So in the upgrade the existing localization workflow got a lot demolished with the removal of pootle.

So the old work flow as: Elements → PO files → translation → PO Files → JSON Files

With the removal of everything in between.

Is localization data in the API desirable?

At the moment the localized files are just that, files. Another option would be to load the localization data into ArangoDB, enabling its use in queries. A query can ask something like “is there localization data available for a language”, at the moment that’s basically hardcoded.

The localization data is essentially dynamic, it is retrieved by the client as it is required, so there is no reason why it shouldn’t by served by the API.
_ _ _
SET OF TASKS |
1 - List, in order, each stage of the old workflow that the localization post above lays out.
2 - Pick up the localization post above after its last sentence and carry it on.

DATA BLOCK |
_ _ _
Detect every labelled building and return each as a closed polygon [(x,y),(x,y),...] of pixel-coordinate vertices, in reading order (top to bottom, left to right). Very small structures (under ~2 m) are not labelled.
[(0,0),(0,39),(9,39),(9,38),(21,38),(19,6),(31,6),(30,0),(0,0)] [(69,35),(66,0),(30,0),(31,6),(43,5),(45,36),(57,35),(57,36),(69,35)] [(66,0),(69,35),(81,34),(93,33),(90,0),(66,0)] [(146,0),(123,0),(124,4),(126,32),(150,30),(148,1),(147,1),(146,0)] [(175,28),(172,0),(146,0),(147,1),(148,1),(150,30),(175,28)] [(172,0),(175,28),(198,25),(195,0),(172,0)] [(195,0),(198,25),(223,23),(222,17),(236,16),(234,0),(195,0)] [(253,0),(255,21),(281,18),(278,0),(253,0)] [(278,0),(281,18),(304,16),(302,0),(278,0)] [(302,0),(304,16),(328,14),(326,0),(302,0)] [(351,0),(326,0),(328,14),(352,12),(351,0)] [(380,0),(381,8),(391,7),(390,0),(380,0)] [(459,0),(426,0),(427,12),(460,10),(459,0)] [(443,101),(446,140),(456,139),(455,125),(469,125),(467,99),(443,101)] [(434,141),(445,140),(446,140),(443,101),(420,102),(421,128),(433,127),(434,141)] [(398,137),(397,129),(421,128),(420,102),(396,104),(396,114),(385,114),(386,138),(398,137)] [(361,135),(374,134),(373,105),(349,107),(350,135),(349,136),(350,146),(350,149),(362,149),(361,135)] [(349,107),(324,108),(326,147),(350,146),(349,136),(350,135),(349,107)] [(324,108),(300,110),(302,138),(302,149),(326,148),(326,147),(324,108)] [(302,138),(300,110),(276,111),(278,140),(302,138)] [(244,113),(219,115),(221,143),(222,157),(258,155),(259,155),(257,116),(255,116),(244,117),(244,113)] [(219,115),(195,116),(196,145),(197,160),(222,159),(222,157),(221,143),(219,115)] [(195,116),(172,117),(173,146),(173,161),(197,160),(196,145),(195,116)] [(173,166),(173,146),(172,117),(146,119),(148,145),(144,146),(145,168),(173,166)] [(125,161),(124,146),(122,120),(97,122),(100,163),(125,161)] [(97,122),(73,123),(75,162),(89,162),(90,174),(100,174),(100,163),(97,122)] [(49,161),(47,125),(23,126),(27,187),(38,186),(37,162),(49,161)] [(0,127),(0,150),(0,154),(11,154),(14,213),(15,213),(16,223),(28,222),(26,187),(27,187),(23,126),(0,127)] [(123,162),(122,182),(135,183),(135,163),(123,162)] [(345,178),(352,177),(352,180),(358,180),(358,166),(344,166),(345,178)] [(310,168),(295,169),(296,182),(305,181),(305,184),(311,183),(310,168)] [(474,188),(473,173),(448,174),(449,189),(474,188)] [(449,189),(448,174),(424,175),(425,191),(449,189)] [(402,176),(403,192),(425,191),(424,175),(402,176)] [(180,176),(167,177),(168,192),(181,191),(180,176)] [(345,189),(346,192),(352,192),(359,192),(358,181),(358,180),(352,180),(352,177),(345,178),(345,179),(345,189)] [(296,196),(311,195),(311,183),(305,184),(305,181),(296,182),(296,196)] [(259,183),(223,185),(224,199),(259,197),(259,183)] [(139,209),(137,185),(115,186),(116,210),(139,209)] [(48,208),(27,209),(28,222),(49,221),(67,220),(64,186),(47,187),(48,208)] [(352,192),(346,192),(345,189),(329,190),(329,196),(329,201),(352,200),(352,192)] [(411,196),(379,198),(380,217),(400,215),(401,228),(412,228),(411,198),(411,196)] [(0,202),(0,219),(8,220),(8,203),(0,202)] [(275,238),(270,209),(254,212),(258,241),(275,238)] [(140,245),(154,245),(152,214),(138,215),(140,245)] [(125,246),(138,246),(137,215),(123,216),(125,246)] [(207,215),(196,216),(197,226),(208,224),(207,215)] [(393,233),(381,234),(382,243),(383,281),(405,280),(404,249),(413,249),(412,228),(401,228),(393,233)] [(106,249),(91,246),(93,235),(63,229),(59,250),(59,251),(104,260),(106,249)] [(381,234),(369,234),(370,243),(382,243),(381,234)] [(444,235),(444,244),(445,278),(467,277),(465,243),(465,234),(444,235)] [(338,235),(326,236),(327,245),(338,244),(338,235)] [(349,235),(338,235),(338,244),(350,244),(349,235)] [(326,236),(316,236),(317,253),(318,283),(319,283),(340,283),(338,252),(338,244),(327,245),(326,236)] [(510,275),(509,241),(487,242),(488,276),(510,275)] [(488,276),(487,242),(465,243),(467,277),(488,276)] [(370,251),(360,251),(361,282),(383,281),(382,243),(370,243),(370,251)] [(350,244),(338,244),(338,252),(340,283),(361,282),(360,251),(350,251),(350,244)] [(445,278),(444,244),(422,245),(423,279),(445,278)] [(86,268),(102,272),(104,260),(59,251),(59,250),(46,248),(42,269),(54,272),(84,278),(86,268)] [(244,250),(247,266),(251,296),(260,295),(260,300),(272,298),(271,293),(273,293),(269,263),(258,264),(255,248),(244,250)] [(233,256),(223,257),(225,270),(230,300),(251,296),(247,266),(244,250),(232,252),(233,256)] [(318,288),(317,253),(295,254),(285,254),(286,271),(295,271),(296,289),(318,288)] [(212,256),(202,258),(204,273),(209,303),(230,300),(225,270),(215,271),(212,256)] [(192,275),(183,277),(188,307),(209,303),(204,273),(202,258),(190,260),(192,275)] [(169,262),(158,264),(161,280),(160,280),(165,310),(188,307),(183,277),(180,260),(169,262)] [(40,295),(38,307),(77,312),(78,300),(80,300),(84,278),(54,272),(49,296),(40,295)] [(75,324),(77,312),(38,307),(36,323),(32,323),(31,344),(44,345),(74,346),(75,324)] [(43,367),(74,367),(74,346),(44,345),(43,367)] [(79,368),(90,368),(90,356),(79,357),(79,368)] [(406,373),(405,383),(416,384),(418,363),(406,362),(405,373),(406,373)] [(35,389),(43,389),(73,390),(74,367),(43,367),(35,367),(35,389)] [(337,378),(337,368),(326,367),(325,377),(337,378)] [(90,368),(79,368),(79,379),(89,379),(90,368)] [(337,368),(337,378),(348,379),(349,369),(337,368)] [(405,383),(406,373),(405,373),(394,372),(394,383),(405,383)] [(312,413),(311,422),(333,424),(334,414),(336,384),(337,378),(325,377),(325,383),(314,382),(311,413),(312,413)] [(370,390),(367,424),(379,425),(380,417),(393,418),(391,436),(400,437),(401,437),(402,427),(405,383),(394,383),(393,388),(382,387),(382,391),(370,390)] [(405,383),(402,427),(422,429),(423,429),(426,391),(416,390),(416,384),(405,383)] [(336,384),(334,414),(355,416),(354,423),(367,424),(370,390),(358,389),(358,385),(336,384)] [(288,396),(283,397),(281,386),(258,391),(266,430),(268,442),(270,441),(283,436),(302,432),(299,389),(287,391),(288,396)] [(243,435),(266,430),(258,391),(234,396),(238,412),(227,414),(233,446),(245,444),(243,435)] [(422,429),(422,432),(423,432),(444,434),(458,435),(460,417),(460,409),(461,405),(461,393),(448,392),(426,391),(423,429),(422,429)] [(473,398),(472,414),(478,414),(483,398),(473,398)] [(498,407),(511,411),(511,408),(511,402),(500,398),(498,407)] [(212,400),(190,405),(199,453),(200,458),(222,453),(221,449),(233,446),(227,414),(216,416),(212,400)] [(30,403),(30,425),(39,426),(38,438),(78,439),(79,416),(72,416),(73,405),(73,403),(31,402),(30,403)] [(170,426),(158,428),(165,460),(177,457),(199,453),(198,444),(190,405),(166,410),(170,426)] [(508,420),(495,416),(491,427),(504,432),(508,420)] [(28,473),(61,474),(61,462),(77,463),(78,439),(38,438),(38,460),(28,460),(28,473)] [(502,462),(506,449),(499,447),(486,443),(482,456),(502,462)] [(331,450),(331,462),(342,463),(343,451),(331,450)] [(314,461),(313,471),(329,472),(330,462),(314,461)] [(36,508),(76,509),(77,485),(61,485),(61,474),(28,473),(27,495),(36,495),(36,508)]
_ _ _
WRITTEN ANSWERS |
1 - Elements, PO files, translation, PO Files, JSON Files

2 -
A rewrite is probably warranted

At the moment a key is used, for example from suttaplex.js

                ${this.localize('inYourLanguage')}

I would propose fully qualifying the localization keys, so it becomes

                ${this.localize('suttaplex:inYourLanguage')}

This would make it identical with the way the data appears in bilara-data, which is like this:

  "suttaplex:inYourLanguage": "in der von Ihnen gewählten Sprache ",

The localization API would generally be used by asking it for all strings from a namespace (i.e. all “suttaplex:” strings), instead of retrieving a file. This would mean that strings are not bound to a specific template and would potentially reduce the number of small files needing to be requested, for example we could consolidate sc-page-search and sc-filter-menu under a “search” namespace, altough consolidation might even be done more aggressively - the entirety of the non-static page strings is only about 25 kb uncompressed so splitting them into separate files doesn’t accomplish that much, the static page strings on the other hand comes to about 600 kb. This kind of restructuring would be something to be done over time.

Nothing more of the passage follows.